Sunday, December 18, 2011

Shooting Fish In A Barrel -- I Fire Trade!

You haven't seen much of me here in the last couple days. It's been a tough stretch. But I'm starting to catch my breath, after being confronted so harshly by Trade Smith, up till now the only remaining member of my blog's Board of Editors on the 2nd tier.

It was no doubt a mistake to put two siblings together on the 2nd tier, since when one decided to be treacherous (Mark) it would be only a matter of time before his brother joined him in perfidy. The fact is that the very same "insult," as Trade took it to be was also directed at Dale, my remaining male board member, and Dale didn't seem to mind. But of course Dale is a funnier guy, not that serious, so maybe he didn't give it as much thought as Trade. Trade obviously stewed over it, his resentment built, the whole thing festered over, then he reached his boiling point and it erupted.
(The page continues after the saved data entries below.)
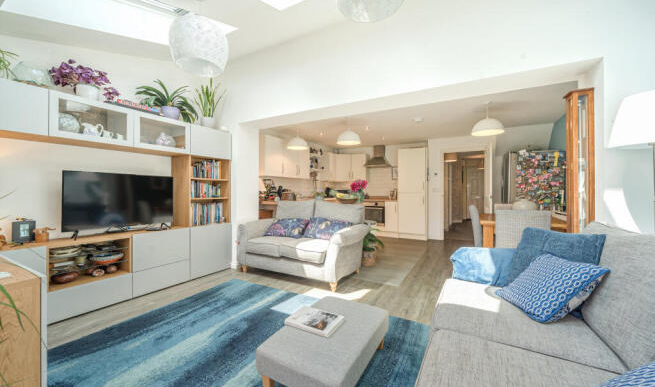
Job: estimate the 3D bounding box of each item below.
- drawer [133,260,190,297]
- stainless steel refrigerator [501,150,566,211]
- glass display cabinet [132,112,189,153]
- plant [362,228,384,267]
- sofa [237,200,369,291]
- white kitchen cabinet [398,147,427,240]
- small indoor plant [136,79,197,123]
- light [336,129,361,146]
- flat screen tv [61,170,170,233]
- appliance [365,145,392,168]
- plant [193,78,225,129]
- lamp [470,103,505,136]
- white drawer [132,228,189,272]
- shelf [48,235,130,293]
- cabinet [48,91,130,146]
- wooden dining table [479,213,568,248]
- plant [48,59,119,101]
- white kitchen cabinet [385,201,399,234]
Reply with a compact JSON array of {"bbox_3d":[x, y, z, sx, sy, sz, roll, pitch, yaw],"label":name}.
[{"bbox_3d":[-2.069,0.975,2.860,0.420,0.274,0.588,0,0,32],"label":"drawer"},{"bbox_3d":[3.505,0.199,4.072,0.760,1.790,0.780,0,0,29],"label":"stainless steel refrigerator"},{"bbox_3d":[-2.043,-0.661,2.820,0.410,0.390,0.600,0,0,29],"label":"glass display cabinet"},{"bbox_3d":[0.660,0.785,3.600,0.400,0.570,0.400,0,0,29],"label":"plant"},{"bbox_3d":[-0.325,0.590,3.255,1.610,0.960,0.950,0,0,29],"label":"sofa"},{"bbox_3d":[2.151,0.009,5.860,0.640,2.160,0.600,0,0,29],"label":"white kitchen cabinet"},{"bbox_3d":[-1.897,-1.085,2.856,0.440,0.480,0.560,0,0,32],"label":"small indoor plant"},{"bbox_3d":[0.344,-0.950,3.880,0.390,0.240,0.390,0,0,0],"label":"light"},{"bbox_3d":[-2.206,0.089,2.609,0.090,0.590,0.970,0,0,29],"label":"flat screen tv"},{"bbox_3d":[1.353,-0.981,6.359,0.600,0.640,0.480,0,0,29],"label":"appliance"},{"bbox_3d":[-1.641,-1.205,3.262,0.350,0.710,0.400,0,0,32],"label":"plant"},{"bbox_3d":[2.155,-1.020,3.180,0.375,0.420,0.375,0,0,29],"label":"lamp"},{"bbox_3d":[-2.067,0.640,2.859,0.420,0.397,0.588,0,0,32],"label":"white drawer"},{"bbox_3d":[-2.295,0.627,2.283,0.400,0.385,0.580,0,0,32],"label":"shelf"},{"bbox_3d":[-2.334,-0.661,2.295,0.410,0.390,0.600,0,0,29],"label":"cabinet"},{"bbox_3d":[2.501,0.714,3.165,0.880,0.750,1.250,0,0,29],"label":"wooden dining table"},{"bbox_3d":[-2.287,-1.030,2.239,0.370,0.370,0.460,0,0,32],"label":"plant"},{"bbox_3d":[1.675,0.580,5.890,0.300,0.760,0.580,0,0,31],"label":"white kitchen cabinet"}]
The insult, such as it was, and I actually didn't mean it in an insulting way, was in this paragraph from my post on "Jimmy's 18th Birthday at the Library."
I and the Board were well-dressed too, neither standing out as being over- or under-dressed. I was happy with my own choices. I had a full array of clothes to choose from, having done the laundry the previous day. Dale and Trade weren't wearing anything particularly memorable. But Delilah looked very sweet in a light blue, checkered dress, much like you might see in the cafe of a comfortable Alpine chalet.
I thought it'd be nice to take a few minutes and tell what all the principals in the whole drama were wearing. I went over Jimmy's attire, his mom's, his dad's, the library directors, mine, Dale and Trade's, and Delilah's. But the fact that I meticulously listed everyone's clothing, then said, "Dale and Trade weren't wearing anything particularly memorable," rubbed Trade the wrong way. Plus, if I could just add a bit of conjecture, I wouldn't doubt it if his brother Mark had egged him on in private. Like a devil whispering in his ear.

Anyway, he confronted me in the garage, where we work on the blog, and threw the now-infamous line in my face a dozen times in the course of his tirade. As he ranted on, I noticed he was wearing a seasonal long sleeve shirt, blue, button-down, attractive and neatly pressed black slacks, nicely polished dress shoes, and a Happy Wanderer type of green felt hat with a red feather, clearly an allusion to my description of Delilah's dress as something from an Alpine chalet.

"Couldn't remember it, huh!?" he charged, getting himself worked up royally, his felt hat going askew. "Nothing memorable about my clothes, huh!?" He complained that he'd put in his best efforts for the blog, helping to guide the direction of it, etc., and that it shouldn't be too much for him to get equal attention with Delilah or even me in the descriptions of our work together. I probably shouldn't have mocked him, but I couldn't help myself, flapping my hand up and down like someone talking who won't stop.

He started backing me up with his raving. Then I thought of the old truism about bullies: You have to stand up to a bully! I walked back toward him, throwing out some mean bluster of my own, coming to the conclusion that to have mentioned what he was wearing, even had I remembered, would be, 1) A waste of bandwidth, which I will not do under any circumstances; and, 2) To give him more than his due, because, I said, quite frankly I could care less had he been wearing a wooden barrel with two straps!

It was like I'd stabbed him. Apparently he looked up to me more than I thought. My opinion meant something to him, even with everything that had gone down with Mark. But instead of backing up, I doubled down, saying how great it'd be to put him in a barrel with a school of fish, and for me to have a gun and to try shooting them, with him doing his best to dodge the bullets! Which wouldn't be that hard. It's not like he'd be blindfolded!

He suddenly got all calm, knowing it was over, and smarted off at me, anticipating the charge of him wanting to have sex with Delilah that I'd thrown in Frank and Mark's face, saying sarcastically, "I suppose you'll say I'm imagining having sex with Delilah on your kitchen table, with all the trimmings." I felt a slow boil rising up from my core. I glared at him, my face feeling flushed, the heat now rising and descending between my neck and the top of my head, and shouted something like, "You have condemned yourself with your own words!" I dashed to the garage wall and yanked off the garden shears, saying, "You want the trimmings!? If there's any trimming to be done!..." I left the rest of the threat implied. As he hurried out the door, I shouted, "You are fired!"

The Board of Editors has obviously taken a massive hit. What started off so good has turned very sour. Now with Trade, the two 2nd tier is wiped out. That means we either skip having a 2nd tier all together, or the 3rd tier might become the 2nd. But I hate giving wholesale promotions, so I think we'll just leave it blank. It might make more logical sense to just say we have two tiers, the 1st and 3rd, like the Traveling Wilburys did with their albums.

I haven't told Dale and Delilah any of this yet, although maybe the Smith boys have filled them in. I'm just hoping they're not automatically against me when we meet again, especially Delilah.